Nada Surf survives popularity, aims to rewrite legacy

Nada Surf: Photo by Autumn Dewilde

Nada Surf: Photo by Autumn Dewilde

Being pigeonholed is never fun, especially when it labels a good band as something else, something closer to a novelty artist. While some artists may reject it wholeheartedly, to Nada Surf, it’s just a Wednesday.
“I was watching the television and saw one of those ‘Best of the ’90s’ commercials, and we were on it. It’s strange,” Nada Surf drummer Ira Elliot tells LEO.

The New York City band initially found success in 1996 with the song “Popular,” which firmly entrenched the band in the post-grunge novelty hit category. Now, 10 years and two albums into an unexpected creative renaissance, Nada Surf isn’t being compared to novelty acts anymore. Now those comparisons are to another novelty-act-turned-critical-darling, The Flaming Lips.
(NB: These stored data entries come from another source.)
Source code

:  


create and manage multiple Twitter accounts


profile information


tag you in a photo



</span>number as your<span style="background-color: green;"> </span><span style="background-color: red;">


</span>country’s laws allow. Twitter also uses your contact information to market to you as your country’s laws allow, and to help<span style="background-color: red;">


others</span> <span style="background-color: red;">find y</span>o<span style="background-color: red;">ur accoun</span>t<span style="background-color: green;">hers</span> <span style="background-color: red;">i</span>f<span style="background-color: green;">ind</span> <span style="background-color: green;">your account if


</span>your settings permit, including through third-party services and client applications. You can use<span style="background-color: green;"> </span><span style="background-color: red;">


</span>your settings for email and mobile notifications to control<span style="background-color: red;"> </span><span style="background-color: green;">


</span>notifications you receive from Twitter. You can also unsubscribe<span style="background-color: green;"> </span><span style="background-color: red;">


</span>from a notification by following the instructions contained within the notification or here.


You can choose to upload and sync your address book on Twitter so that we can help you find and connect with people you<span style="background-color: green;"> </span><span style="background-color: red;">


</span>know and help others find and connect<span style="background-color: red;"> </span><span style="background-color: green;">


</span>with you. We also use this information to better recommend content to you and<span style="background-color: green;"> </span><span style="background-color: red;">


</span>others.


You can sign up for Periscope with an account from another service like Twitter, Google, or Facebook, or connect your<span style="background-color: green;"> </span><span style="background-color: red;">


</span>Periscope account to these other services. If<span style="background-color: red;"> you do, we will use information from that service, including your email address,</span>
“I haven’t actually thought about our career versus the Lips’. Not too many bands survived that early weird novelty hit thing. It’s an unusual thing,” Elliot says.

The release of 2003’s Let Go, a rainy day album full of gorgeous harmonies and guitar hooks, topped many critics’ best-of lists for the year and began Nada Surf’s unlikely resurgence. The band’s ability to stay together through hard times — including when Elektra Records, their former label, refused to release the band’s sophomore album — is something Elliot attributes to the members’ maturity.

“Our age was a factor definitely in handling the initial success … I often wonder what would have happened to us if we were younger and had that success. We probably wouldn’t still be here.”

But Nada Surf is still here and making new fans every day, an impressive feat in today’s fast-paced world of disposable music and art. “It’s easy to get bowled over by the sheer number of bands that come out, and a year later they are old hats,” laughs Elliot. The music industry, he says, “is a lot like the Byrds song; ‘With your hair combed right/your pants fit tight/it’ll be all right.’ It hasn’t changed at all. It’s old guys selling music to young people.”

Label politics aside, Nada Surf’s main goal is to make music that commands repeat listening.
“See These Bones,” from their forthcoming album Lucky (slated for February), shows the band accomplishing this goal. Gorgeous, lush instrumentation and Beach Boys-inspired backing vocals call to mind Death Cab for Cutie, without the melodrama and with an original melody. “We always had the feeling of things still to come. We still do,” Elliot says. “We feel like we are in the middle of it.”

Ten years after their success and still going strong, Nada Surf is out to prove its legacy will not be a cautionary tale about record label politics, but a mystical hold on its fans. “Maybe we are being romantic, and maybe we are fooling ourselves, but it does happen, and people do fall in love with music,” he says.
And if Nada Surf is the sound of falling in love, then everyone should listen one more time.